In-vitro diagnostic method for detection of acetylsalicylic acid

Abstract

An in-vitro diagnostic method is provided for detecting acetylsalicylic acid ingestion by a patient by utilizing radioimmunoassay procedure. The method comprises the steps of: derivatizing acetylsalicylic acid with a protein moiety being effected in a molar ratio of about one mole of protein to at least thirty moles of acetylsalicylic acid; coupling the acetylsalicylic acid derivatized protein with a water insoluble solid matrix by binding with a selected chemical agent; obtaining a sample of patient serum; freeze drying the serum including any antibodies specific to acetylsalicylic acid to concentrate the serum to a solid phase; diluting the freeze dried serum to from about 100 to about 1,000 times its original concentration; incubating the solid matrix coupled with the acetylsalicylic acid derivatized protein with the concentrated serum for a sufficient period of time to allow any antibodies specific to acetylsalicylic acid to attach to the solid matrix coupled with the acetylsalicylic acid derivatized protein, the incubation occurring for at least 24 hours at a temperature range of from about 4.degree. C. to about 42.degree.
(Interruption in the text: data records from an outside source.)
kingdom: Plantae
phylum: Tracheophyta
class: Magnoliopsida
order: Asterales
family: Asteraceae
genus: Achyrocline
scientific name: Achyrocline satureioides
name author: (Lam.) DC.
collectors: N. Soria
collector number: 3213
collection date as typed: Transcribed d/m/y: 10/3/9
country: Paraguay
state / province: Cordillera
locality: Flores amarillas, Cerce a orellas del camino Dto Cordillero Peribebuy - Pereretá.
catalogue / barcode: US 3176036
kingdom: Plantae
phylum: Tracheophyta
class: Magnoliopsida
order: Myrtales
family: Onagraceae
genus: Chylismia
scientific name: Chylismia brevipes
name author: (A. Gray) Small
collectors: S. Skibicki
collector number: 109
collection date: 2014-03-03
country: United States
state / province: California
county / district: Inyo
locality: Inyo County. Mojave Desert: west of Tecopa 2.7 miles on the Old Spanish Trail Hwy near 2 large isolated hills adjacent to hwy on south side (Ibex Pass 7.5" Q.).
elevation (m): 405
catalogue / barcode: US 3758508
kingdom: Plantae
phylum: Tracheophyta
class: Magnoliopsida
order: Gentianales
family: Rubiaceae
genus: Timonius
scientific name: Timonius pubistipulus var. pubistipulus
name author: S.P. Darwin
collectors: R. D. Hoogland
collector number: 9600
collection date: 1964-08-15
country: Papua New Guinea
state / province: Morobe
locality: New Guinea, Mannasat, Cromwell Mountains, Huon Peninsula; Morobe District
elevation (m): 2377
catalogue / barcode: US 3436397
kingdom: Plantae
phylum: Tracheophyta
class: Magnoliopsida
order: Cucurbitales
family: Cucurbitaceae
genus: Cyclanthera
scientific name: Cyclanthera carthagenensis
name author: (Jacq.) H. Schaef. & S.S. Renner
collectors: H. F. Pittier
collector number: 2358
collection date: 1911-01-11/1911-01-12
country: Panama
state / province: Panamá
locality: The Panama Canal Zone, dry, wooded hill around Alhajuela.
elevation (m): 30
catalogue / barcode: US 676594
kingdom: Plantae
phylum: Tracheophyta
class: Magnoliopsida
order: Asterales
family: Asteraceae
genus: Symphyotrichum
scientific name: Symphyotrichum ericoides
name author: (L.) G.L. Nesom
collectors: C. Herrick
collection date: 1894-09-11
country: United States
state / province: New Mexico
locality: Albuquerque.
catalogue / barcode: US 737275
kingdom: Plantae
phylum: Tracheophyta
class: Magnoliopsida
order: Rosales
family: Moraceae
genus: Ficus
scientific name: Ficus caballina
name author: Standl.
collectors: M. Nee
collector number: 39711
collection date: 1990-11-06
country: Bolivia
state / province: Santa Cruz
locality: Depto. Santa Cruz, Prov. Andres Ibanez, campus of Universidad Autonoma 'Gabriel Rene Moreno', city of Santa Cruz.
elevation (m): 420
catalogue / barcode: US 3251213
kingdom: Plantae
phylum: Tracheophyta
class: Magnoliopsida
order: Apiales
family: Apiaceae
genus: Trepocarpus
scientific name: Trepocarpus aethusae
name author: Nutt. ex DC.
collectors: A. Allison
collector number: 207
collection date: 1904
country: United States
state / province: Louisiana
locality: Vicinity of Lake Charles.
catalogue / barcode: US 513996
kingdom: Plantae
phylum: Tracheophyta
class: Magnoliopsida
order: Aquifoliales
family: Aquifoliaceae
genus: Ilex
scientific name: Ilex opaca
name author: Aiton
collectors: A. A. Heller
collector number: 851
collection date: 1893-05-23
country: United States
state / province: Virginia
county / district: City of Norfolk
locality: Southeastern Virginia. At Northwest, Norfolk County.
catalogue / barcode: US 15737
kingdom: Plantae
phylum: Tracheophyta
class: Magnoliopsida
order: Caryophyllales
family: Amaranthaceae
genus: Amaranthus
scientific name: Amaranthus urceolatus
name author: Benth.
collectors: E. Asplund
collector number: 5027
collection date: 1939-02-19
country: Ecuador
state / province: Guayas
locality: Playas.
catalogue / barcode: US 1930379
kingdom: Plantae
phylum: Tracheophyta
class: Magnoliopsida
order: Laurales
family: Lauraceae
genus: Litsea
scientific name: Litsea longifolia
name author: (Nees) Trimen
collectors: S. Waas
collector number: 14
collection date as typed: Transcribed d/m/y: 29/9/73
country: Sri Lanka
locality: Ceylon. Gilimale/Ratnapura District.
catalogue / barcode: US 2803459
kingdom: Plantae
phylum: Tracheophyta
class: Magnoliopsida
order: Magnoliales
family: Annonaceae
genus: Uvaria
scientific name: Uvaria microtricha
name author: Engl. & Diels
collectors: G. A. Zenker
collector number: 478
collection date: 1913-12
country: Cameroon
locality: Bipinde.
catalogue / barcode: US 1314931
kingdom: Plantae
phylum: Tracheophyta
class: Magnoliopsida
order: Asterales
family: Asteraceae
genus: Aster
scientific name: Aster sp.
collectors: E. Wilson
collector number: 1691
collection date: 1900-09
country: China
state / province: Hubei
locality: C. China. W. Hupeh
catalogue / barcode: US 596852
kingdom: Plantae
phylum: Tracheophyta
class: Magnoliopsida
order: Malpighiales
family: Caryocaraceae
C.; thereafter, incubating the solid phase bound with specific antibodies present with radioactively labelled antibodies specific to acetylsalicylic acid derivatized protein obtained from a test animal for a sufficient period of time to allow binding between the labelled antibodies and the matrix; separating the mixture into distinct liquid and solid phases; and measuring the radiation emitted from at least one of the separated phases.